Loop unrolling (non-templated $MNK$): 70 ms Loop unrolling (templated $MNK$): 70 ms Tiling (best tile size=16): 80 ms

All compilations were done with the same compiler flage (-O3 -march=native -funroll-loops).

These results are stunning! The biggest difference of course is how drastically different the performance of tiled code is. Note that I've seen this by comparing other compilers, so it's not a fluke. In general, the performance gain of simple loop reordering is very stable, while the gains from tiling have extremely large variation. The lesson here is: don't believe textbooks, measure performance for everything you do. Or, as the Cold War saying goes: "trust, but verify."

Yet again, loop reordering seems to win over tiling. Note though that tiling is a good strategy for processors where we usually don't expect other concurrent workloads, such as GPUs - if we expect to fill up the GPU with a matrix multiplication kernel, many of the concerns raised here go away. Also, one can think of tiling in the context of divide-and-conquer (see below), where sequential processing of the tile is the base case of that algorithm.

Divide-and-conquer algorithm

The divide-and-conquer algorithm is cache-agnostic, in that it doesn't depend on the tile size. Since it's based on the fork-join paradigm, it can also be implemented in a way that exploits multi-core processing.

Here's a mathematical representation of this concept. Let's divide both matrices into 4 submatrices, i.e. partitioning vertically and horizontally.

$$ A = \begin{bmatrix} A_{11} & A_{12} \\ A_{21} & A_{22} \end{bmatrix} $$

$$ B = \begin{bmatrix} B_{11} & B_{12} \\ B_{21} & B_{22} \end{bmatrix} $$

$$ C = \begin{bmatrix} A_{11}B_{11} + A_{12}B_{21} & A_{11}B_{12} + A_{12}B_{22} \\ A_{21}B_{11} + A_{22}B_{21} & A_{21}B_{12} + A_{22}B_{22} \end{bmatrix} $$

We can of course break up these matrices recursively and stop at the base case of having to multiply two elements together. Of course, the performance of an algorithm with a trivial base case would be horrendous, since the overhead of function calls would overshadow any data fetches and compute. However, if you think about it, a larger base case essentially ends up behaving like a tile, so the promise of being cache-agnostic is false if we have real performance considerations. That said, divide and conquer lets us at least use multiple cores, so we can combine that with a tile-based base case and multi-core processing to further improve performance. For now, let's write down the algorithm.

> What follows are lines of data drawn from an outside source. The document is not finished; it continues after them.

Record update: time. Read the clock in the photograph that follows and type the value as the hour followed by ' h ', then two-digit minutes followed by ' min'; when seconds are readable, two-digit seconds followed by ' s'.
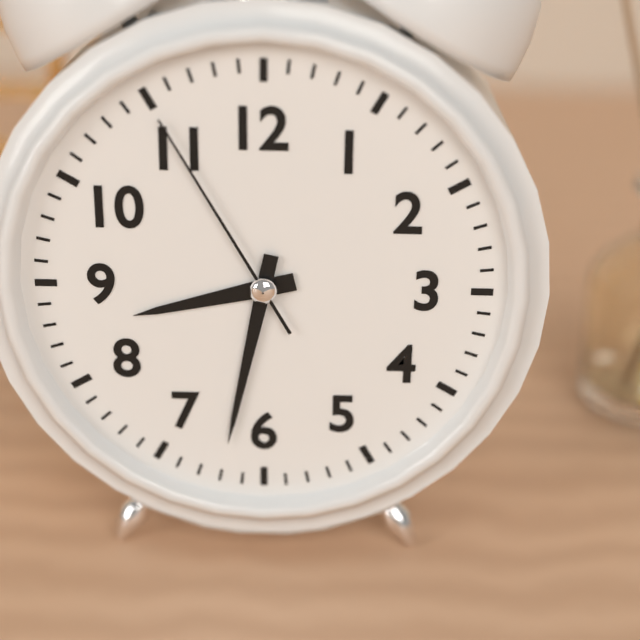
8 h 32 min 55 s
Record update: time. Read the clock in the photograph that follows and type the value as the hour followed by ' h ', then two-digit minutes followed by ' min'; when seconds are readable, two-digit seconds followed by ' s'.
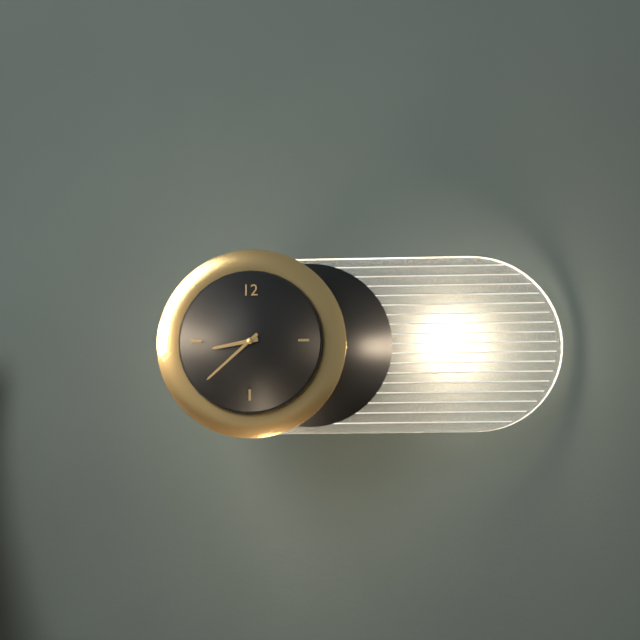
8 h 38 min
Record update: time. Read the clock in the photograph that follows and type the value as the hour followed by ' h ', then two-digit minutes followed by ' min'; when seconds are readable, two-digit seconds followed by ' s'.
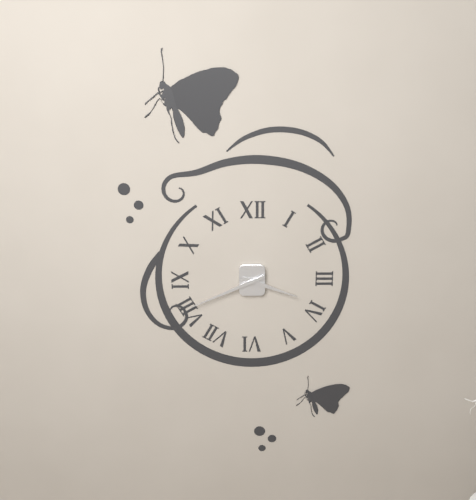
3 h 41 min
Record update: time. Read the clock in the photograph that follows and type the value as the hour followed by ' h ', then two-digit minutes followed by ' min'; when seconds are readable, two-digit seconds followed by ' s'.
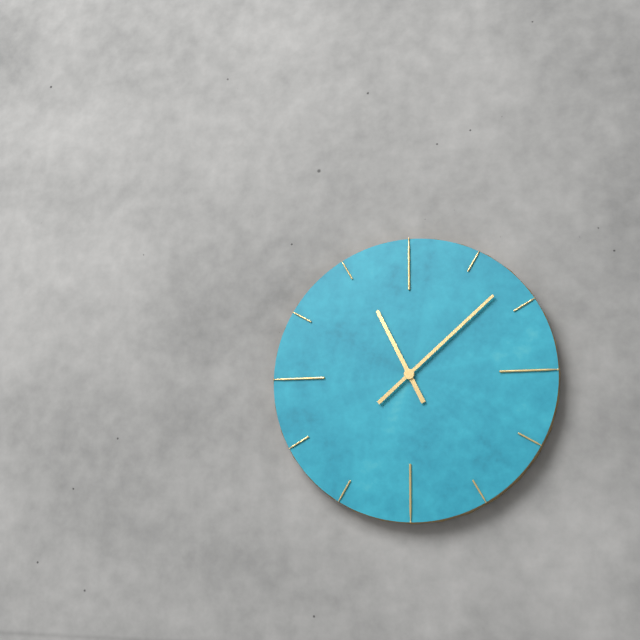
11 h 08 min
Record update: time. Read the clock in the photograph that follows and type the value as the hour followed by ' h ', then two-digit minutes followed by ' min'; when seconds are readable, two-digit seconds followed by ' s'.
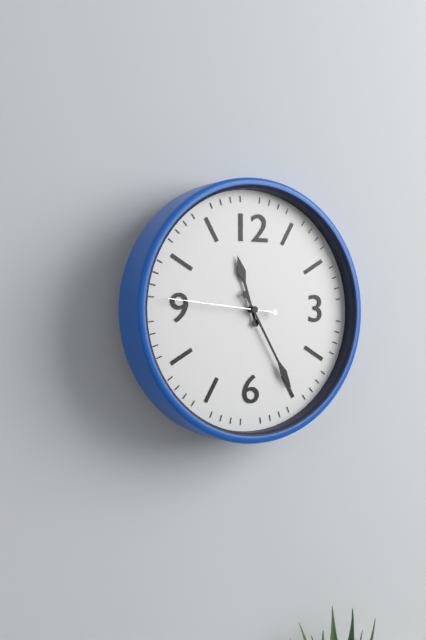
11 h 25 min 46 s
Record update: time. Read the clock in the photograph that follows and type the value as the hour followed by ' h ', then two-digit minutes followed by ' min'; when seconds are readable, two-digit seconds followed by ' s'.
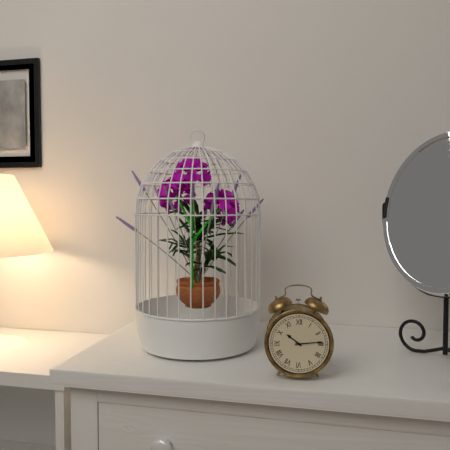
10 h 14 min
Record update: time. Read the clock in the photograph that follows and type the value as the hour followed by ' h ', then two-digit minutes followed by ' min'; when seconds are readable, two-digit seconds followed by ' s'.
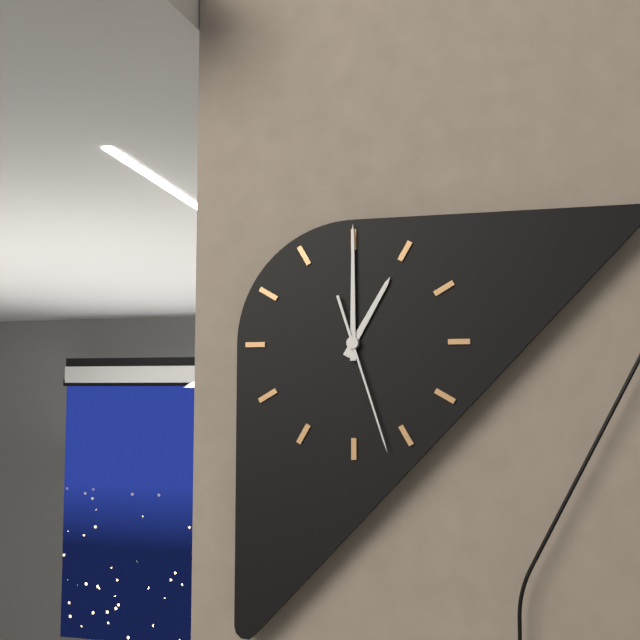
1 h 00 min 27 s
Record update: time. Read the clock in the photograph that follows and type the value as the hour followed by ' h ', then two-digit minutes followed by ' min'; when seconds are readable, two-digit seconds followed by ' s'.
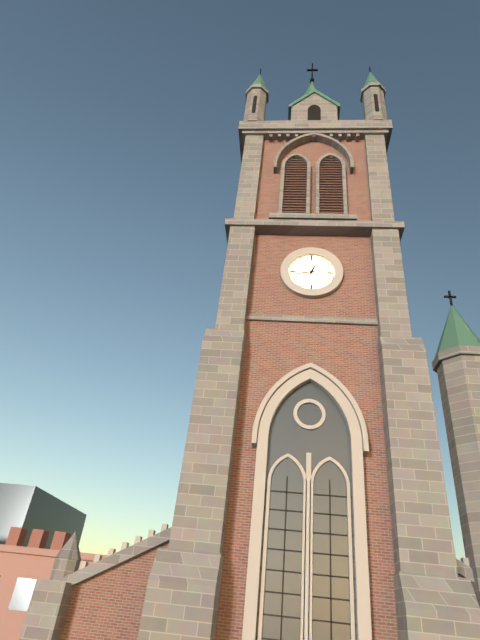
12 h 43 min
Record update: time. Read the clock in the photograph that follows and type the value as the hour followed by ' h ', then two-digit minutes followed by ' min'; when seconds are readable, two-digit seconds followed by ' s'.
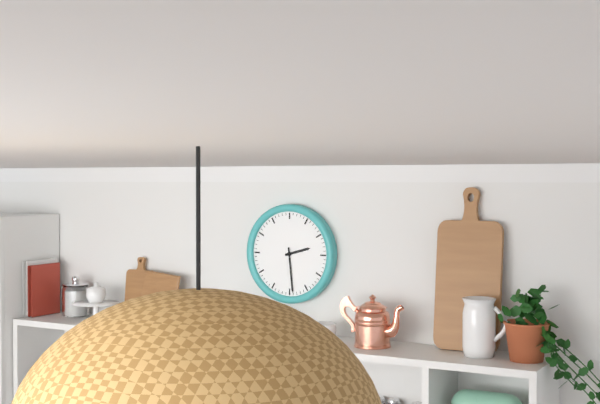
2 h 29 min
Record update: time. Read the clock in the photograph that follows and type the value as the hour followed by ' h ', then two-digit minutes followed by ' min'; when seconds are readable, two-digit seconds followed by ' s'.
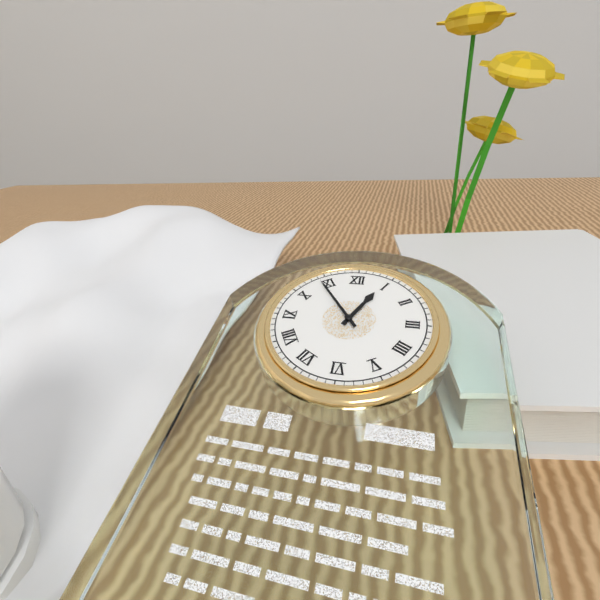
12 h 54 min
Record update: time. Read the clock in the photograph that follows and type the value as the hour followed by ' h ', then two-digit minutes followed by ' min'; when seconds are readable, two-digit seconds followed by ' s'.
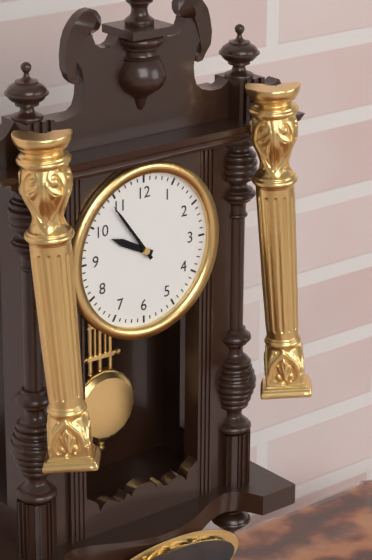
9 h 54 min
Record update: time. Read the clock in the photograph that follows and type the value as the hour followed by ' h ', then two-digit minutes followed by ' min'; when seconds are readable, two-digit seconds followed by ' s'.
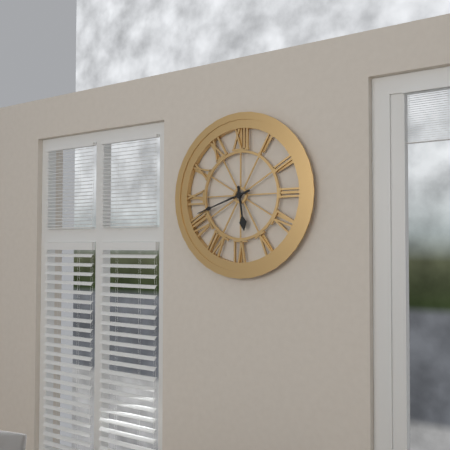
5 h 42 min
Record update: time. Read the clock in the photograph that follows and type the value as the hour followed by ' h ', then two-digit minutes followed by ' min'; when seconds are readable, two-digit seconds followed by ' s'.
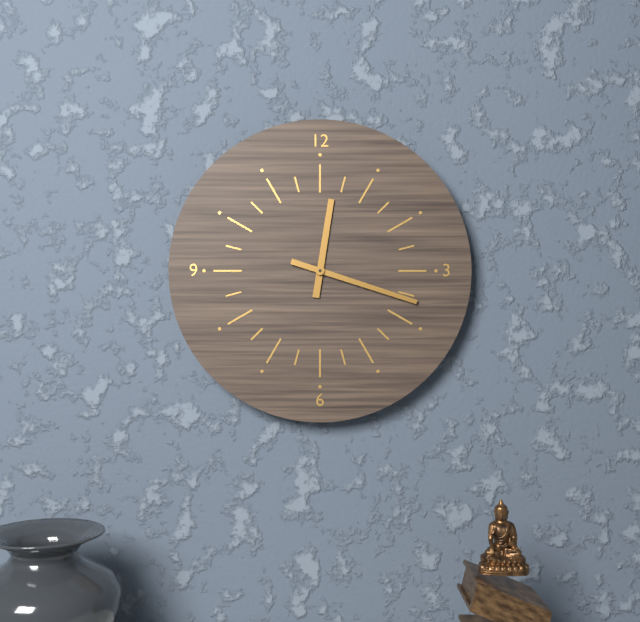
12 h 18 min
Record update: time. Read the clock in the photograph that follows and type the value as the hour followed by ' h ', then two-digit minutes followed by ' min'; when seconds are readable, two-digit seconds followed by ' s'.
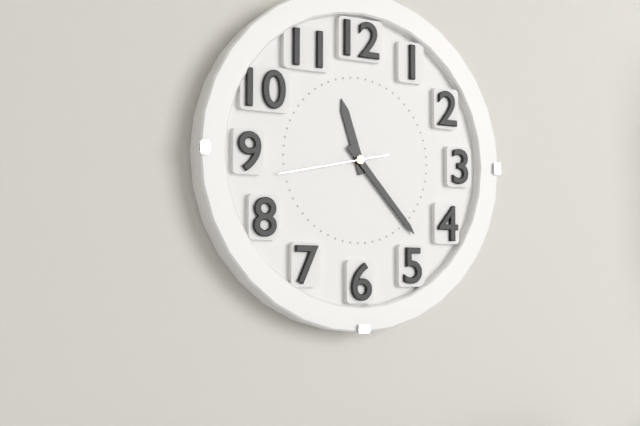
11 h 23 min 43 s
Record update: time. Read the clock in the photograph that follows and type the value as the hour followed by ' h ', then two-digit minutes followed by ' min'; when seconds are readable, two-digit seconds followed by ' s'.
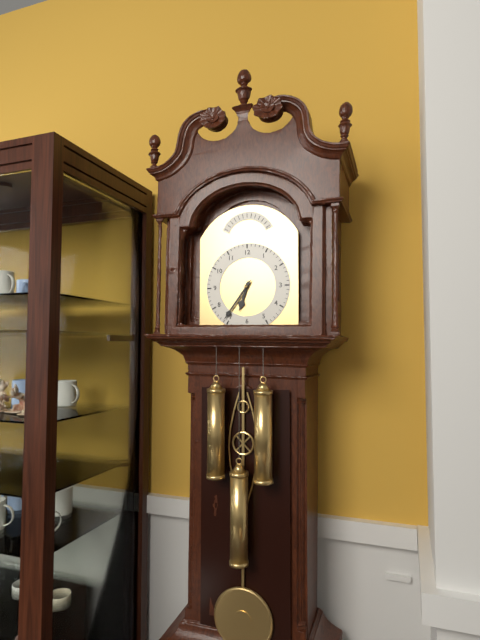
6 h 36 min
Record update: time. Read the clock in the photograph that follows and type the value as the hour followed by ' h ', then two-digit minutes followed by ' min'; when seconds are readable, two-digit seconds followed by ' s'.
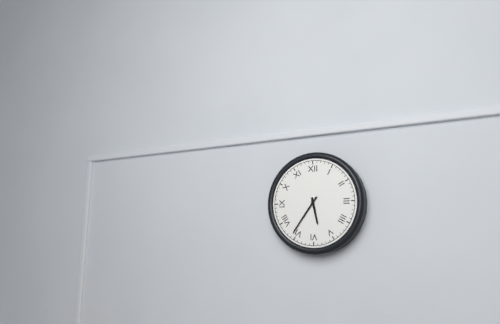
5 h 36 min
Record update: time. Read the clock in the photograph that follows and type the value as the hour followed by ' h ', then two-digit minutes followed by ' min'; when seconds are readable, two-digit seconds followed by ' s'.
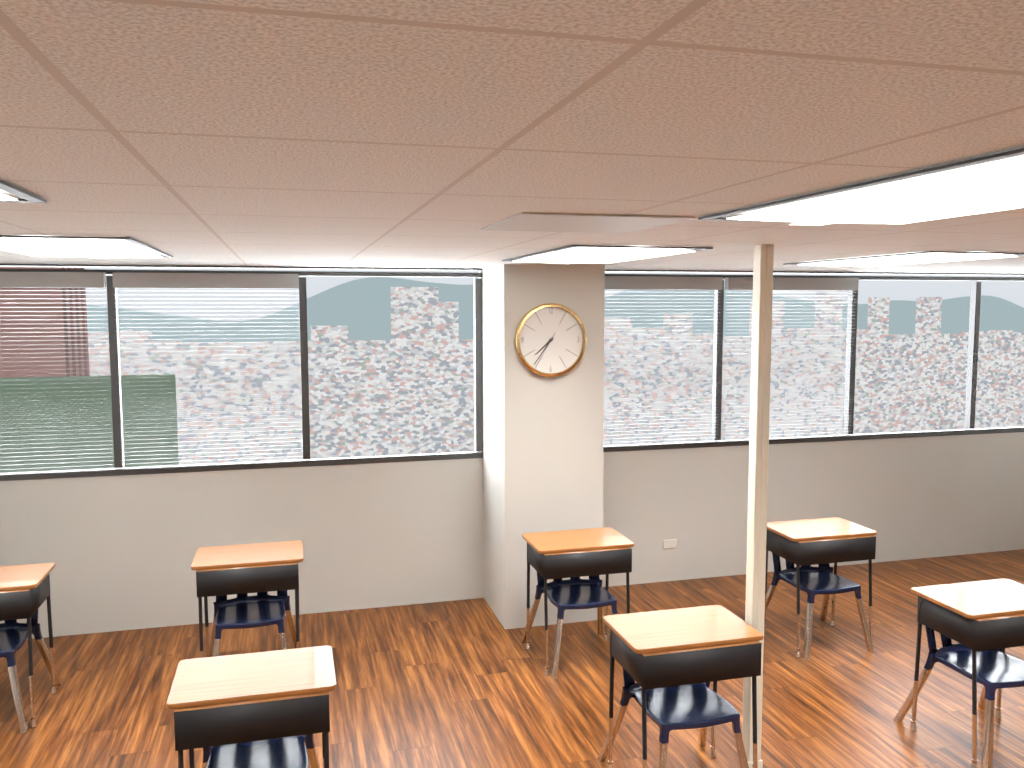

TODO: Write down the algorithm for Divide and Conquer.

TODO: Write about non-square matrices and cache behavior for Divide and Conquer

TODO: Implement divide and conquer with loop reordering to show gains from multi-core on large matrices.

What we didn't cover

We clearly didn't cover vector processing on the CPU in detail, using instruction sets such as AVX on x86 and NEON on ARM. These will be covered in separate blog posts. Fortunately, in practice, using -O3 -march=native tends to benefit from some vectorization generated by the compiler, although usually it's not nearly good enough unless we know all dimensions statically. Hand-written assembly code would tend to do better, but that's a topic for another blog post.

Also, there exist algorithms that do less work than $\Theta(M*N*K)$, such as Strassen's algorithm, but it deserves its own blog post, so I won't cover it now. Also, Strassen's algorithm can have worse numerical accuracy, so that's another reason to give it the detailed treatment that it deserves in a separate post. There are also other algorithms which has even better complexity than Strassen's algorithm, such as Coppersmith-Winograd, however these algorithms have gigantic constant factors, that are big enough that the better big-O performance only pays off for big enough problems that they don't fit on modern computers (that is, they are galactic algorithms).

We also didn't cover distributed, communication-avoiding matrix multiplication algorithms, such as Cannon's algorithm. That would be a topic with enough content for yet another long blog post.